Rendered images with source text:

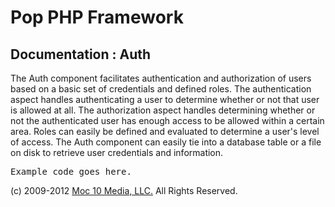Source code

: Pop PHP Framework
=================

Documentation : Auth
--------------------

The Auth component facilitates authentication and authorization of users based on a basic set of credentials and defined roles. The authentication aspect handles authenticating a user to determine whether or not that user is allowed at all. The authorization aspect handles determining whether or not the authenticated user has enough access to be allowed within a certain area. Roles can easily be defined and evaluated to determine a user's level of access. The Auth component can easily tie into a database table or a file on disk to retrieve user credentials and information.

<pre>
Example code goes here.
</pre>

(c) 2009-2012 [Moc 10 Media, LLC.](http://www.moc10media.com) All Rights Reserved.
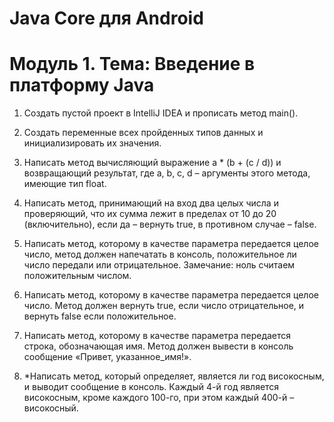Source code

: # Java Core для Android

# Модуль 1. Тема: Введение в платформу Java

1. Создать пустой проект в IntelliJ IDEA и прописать метод main().

2. Создать переменные всех пройденных типов данных и инициализировать их значения.

3. Написать метод вычисляющий выражение a * (b + (c / d)) и возвращающий результат, 
где a, b, c, d – аргументы этого метода, имеющие тип float.

4. Написать метод, принимающий на вход два целых числа и проверяющий, что их сумма лежит в пределах от 10 до 20 (включительно),
если да – вернуть true, в противном случае – false.

5. Написать метод, которому в качестве параметра передается целое число, метод должен напечатать в консоль, положительное ли число передали или отрицательное.
Замечание: ноль считаем положительным числом.

6. Написать метод, которому в качестве параметра передается целое число.
Метод должен вернуть true, если число отрицательное, и вернуть false если положительное.
 
7. Написать метод, которому в качестве параметра передается строка, обозначающая имя.
Метод должен вывести в консоль сообщение «Привет, указанное_имя!».

8. *Написать метод, который определяет, является ли год високосным, и выводит сообщение в консоль. Каждый 4-й год является високосным, кроме каждого 100-го, при этом каждый 400-й – високосный.
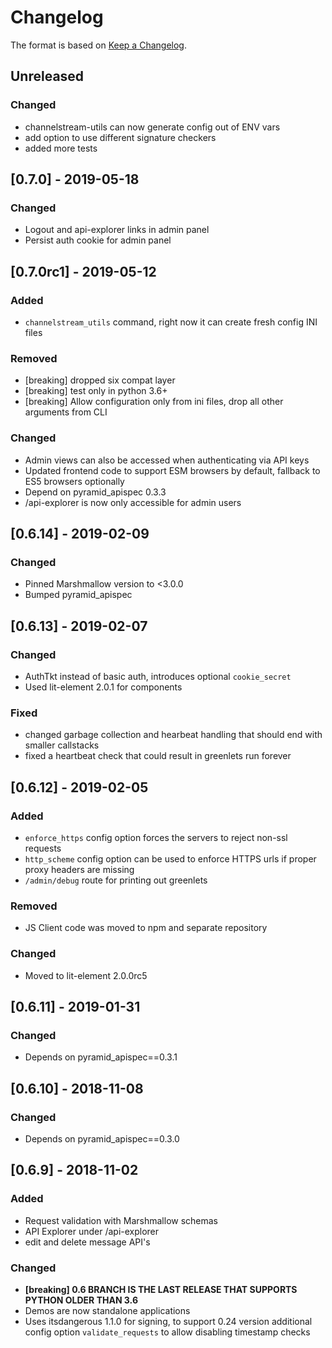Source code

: # Changelog

The format is based on [Keep a Changelog](https://keepachangelog.com/en/1.0.0/).

<!--
   PRs should document their user-visible changes (if any) in the
   Unreleased section, uncommenting the header as necessary.
-->

<!-- ## Unreleased -->
<!-- ### Changed -->
<!-- ### Added -->
<!-- ### Removed -->
<!-- ### Fixed -->
## Unreleased
### Changed
* channelstream-utils can now generate config out of ENV vars
* add option to use different signature checkers
* added more tests

## [0.7.0] - 2019-05-18
### Changed
* Logout and api-explorer links in admin panel
* Persist auth cookie for admin panel

## [0.7.0rc1] - 2019-05-12
### Added
* `channelstream_utils` command, right now it can create fresh config INI files
### Removed
* [breaking] dropped six compat layer
* [breaking] test only in python 3.6+
* [breaking] Allow configuration only from ini files, drop all other arguments from CLI
### Changed
* Admin views can also be accessed when authenticating via API keys
* Updated frontend code to support ESM browsers by default, fallback to ES5 browsers optionally
* Depend on pyramid_apispec 0.3.3
* /api-explorer is now only accessible for admin users

## [0.6.14] - 2019-02-09
### Changed
* Pinned Marshmallow version to <3.0.0
* Bumped pyramid_apispec

## [0.6.13] - 2019-02-07
### Changed
* AuthTkt instead of basic auth, introduces optional `cookie_secret`
* Used lit-element 2.0.1 for components
### Fixed
* changed garbage collection and hearbeat handling that should end with smaller callstacks
* fixed a heartbeat check that could result in greenlets run forever

## [0.6.12] - 2019-02-05
### Added
* `enforce_https` config option forces the servers to reject non-ssl requests
* `http_scheme` config option can be used to enforce HTTPS urls if proper proxy headers are missing
* `/admin/debug` route for printing out greenlets
### Removed
* JS Client code was moved to npm and separate repository
### Changed
* Moved to lit-element 2.0.0rc5

## [0.6.11] - 2019-01-31
### Changed
*  Depends on pyramid_apispec==0.3.1


## [0.6.10] - 2018-11-08
### Changed
*  Depends on pyramid_apispec==0.3.0


## [0.6.9] - 2018-11-02
### Added
* Request validation with Marshmallow schemas
* API Explorer under /api-explorer
* edit and delete message API's
### Changed
*  **[breaking] 0.6 BRANCH IS THE LAST RELEASE THAT SUPPORTS PYTHON OLDER THAN 3.6**
* Demos are now standalone applications
* Uses itsdangerous 1.1.0 for signing, to support 0.24 version additional
  config option `validate_requests` to allow disabling timestamp checks

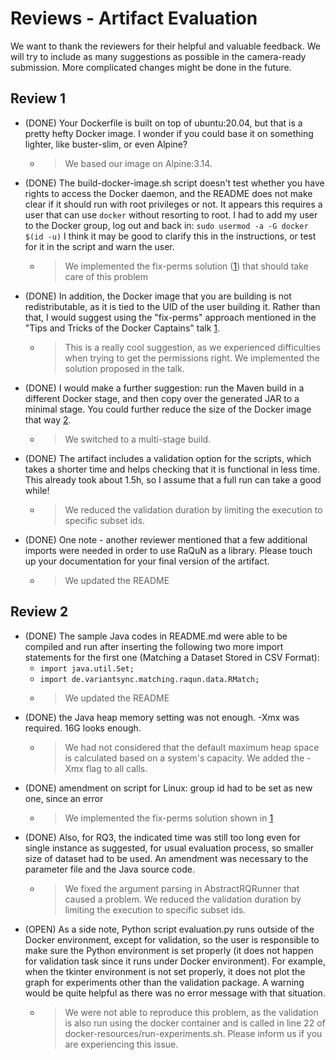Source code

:# Reviews - Artifact Evaluation
We want to thank the reviewers for their helpful and valuable feedback. We will try to include as many suggestions as possible
in the camera-ready submission. More complicated changes might be done in the future. 

## Review 1
* (DONE) Your Dockerfile is built on top of ubuntu:20.04, but that is a pretty hefty Docker image. I wonder if you could base it on something lighter, like buster-slim, or even Alpine?
  * > We based our image on Alpine:3.14.
* (DONE) The build-docker-image.sh script doesn't test whether you have rights to access the Docker daemon, and the README does not make clear if it should run with root privileges or not. It appears this requires a user that can use `docker` without resorting to root. I had to add my user to the Docker group, log out and back in:
  `sudo usermod -a -G docker $(id -u)`
  I think it may be good to clarify this in the instructions, or test for it in the script and warn the user.
  * > We implemented the fix-perms solution ([1]) that should take care of this problem
* (DONE) In addition, the Docker image that you are building is not redistributable, as it is tied to the UID of the user building it. Rather than that, I would suggest using the "fix-perms" approach mentioned in the "Tips and Tricks of the Docker Captains" talk [1].
  * > This is a really cool suggestion, as we experienced difficulties when trying to get the permissions right. We implemented the solution proposed in the talk.
* (DONE) I would make a further suggestion: run the Maven build in a different Docker stage, and then copy over the generated JAR to a minimal stage. You could further reduce the size of the Docker image that way [2].
  * > We switched to a multi-stage build. 
* (DONE) The artifact includes a validation option for the scripts, which takes a shorter time and helps checking that it is functional in less time. This already took about 1.5h, so I assume that a full run can take a good while!
  * > We reduced the validation duration by limiting the execution to specific subset ids.
* (DONE) One note - another reviewer mentioned that a few additional imports were needed in order to use RaQuN as a library. Please touch up your documentation for your final version of the artifact.
  * > We updated the README
    
[1]: https://youtu.be/woBI466WMR8?t=2313
[2]: https://docs.docker.com/develop/develop-images/multistage-build/


## Review 2
* (DONE) The sample Java codes in README.md were able to be compiled and run after inserting the following two more import statements for the first one (Matching a Dataset Stored in CSV Format):
  * `import java.util.Set;`
  * `import de.variantsync.matching.raqun.data.RMatch;`
  * > We updated the README
* (DONE) the Java heap memory setting was not enough. -Xmx was required. 16G looks enough.
  * > We had not considered that the default maximum heap space is calculated based on a system's capacity. We added the -Xmx flag to all calls.
* (DONE) amendment on script for Linux: group id had to be set as new one, since an error
  * > We implemented the fix-perms solution shown in [1]
* (DONE) Also, for RQ3, the indicated time was still too long even for single instance as suggested, for usual evaluation process, so smaller size of dataset had to be used. An amendment was necessary to the parameter file and the Java source code.
  * > We fixed the argument parsing in AbstractRQRunner that caused a problem. We reduced the validation duration by limiting the execution to specific subset ids.
* (OPEN) As a side note, Python script evaluation.py runs outside of the Docker environment, except for validation, so the user is responsible to make sure the Python environment is set properly (it does not happen for validation task since it runs under Docker environment).
For example, when the tkinter environment is not set properly, it does not plot the graph for experiments other than the validation package.
A warning would be quite helpful as there was no error message with that situation.
  * > We were not able to reproduce this problem, as the validation is also run using the docker container and is called in line 22 of docker-resources/run-experiments.sh. Please inform us if you are experiencing this issue.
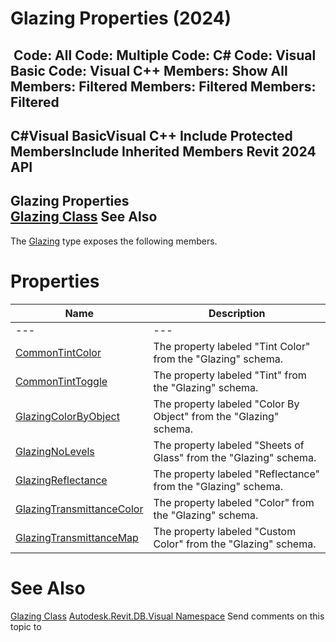 # Glazing Properties (2024)

﻿
 Code: All Code: Multiple Code: C# Code: Visual Basic Code: Visual C++  Members: Show All Members: Filtered Members: Filtered Members: Filtered   
---  
C#Visual BasicVisual C++
Include Protected MembersInclude Inherited Members
Revit 2024 API  
---  
Glazing Properties  
[Glazing Class](69ec4266-efb4-3c69-a890-4b00d89b070d.md "Glazing Class") See Also  
---  
The [Glazing](69ec4266-efb4-3c69-a890-4b00d89b070d.md "Glazing Class") type exposes the following members.
# Properties
| Name | Description |
| --- | --- |
| --- | --- | --- |
| [CommonTintColor](088390b0-37b7-8d03-0eac-3c9096bed1f2.md "CommonTintColor Property") | The property labeled "Tint Color" from the "Glazing" schema. |
| [CommonTintToggle](d250d042-5a78-5f7b-36df-8fef335aa5d7.md "CommonTintToggle Property") | The property labeled "Tint" from the "Glazing" schema. |
| [GlazingColorByObject](4cb2cb91-1106-eedd-b38a-a9f6d2a67917.md "GlazingColorByObject Property") | The property labeled "Color By Object" from the "Glazing" schema. |
| [GlazingNoLevels](dec6673e-dadf-2fce-9bc9-ea4d8bc93f89.md "GlazingNoLevels Property") | The property labeled "Sheets of Glass" from the "Glazing" schema. |
| [GlazingReflectance](9d9ec044-9383-8a34-364f-7dd2df771c75.md "GlazingReflectance Property") | The property labeled "Reflectance" from the "Glazing" schema. |
| [GlazingTransmittanceColor](0fe4178c-b1d5-f149-67df-e219418084c1.md "GlazingTransmittanceColor Property") | The property labeled "Color" from the "Glazing" schema. |
| [GlazingTransmittanceMap](903f5c80-eeac-0ab0-311e-f98967e7c175.md "GlazingTransmittanceMap Property") | The property labeled "Custom Color" from the "Glazing" schema. |

# See Also
[Glazing Class](69ec4266-efb4-3c69-a890-4b00d89b070d.md "Glazing Class")
[Autodesk.Revit.DB.Visual Namespace](f5a10581-6ac2-be19-0e32-f87d05bc8b83.md "Autodesk.Revit.DB.Visual Namespace")
Send comments on this topic to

== Activity ==
Gather every line from the entries above where the word "Depends" appears, and copy them.

== Written response ==
*  Depends on pyramid_apispec==0.3.1
*  Depends on pyramid_apispec==0.3.0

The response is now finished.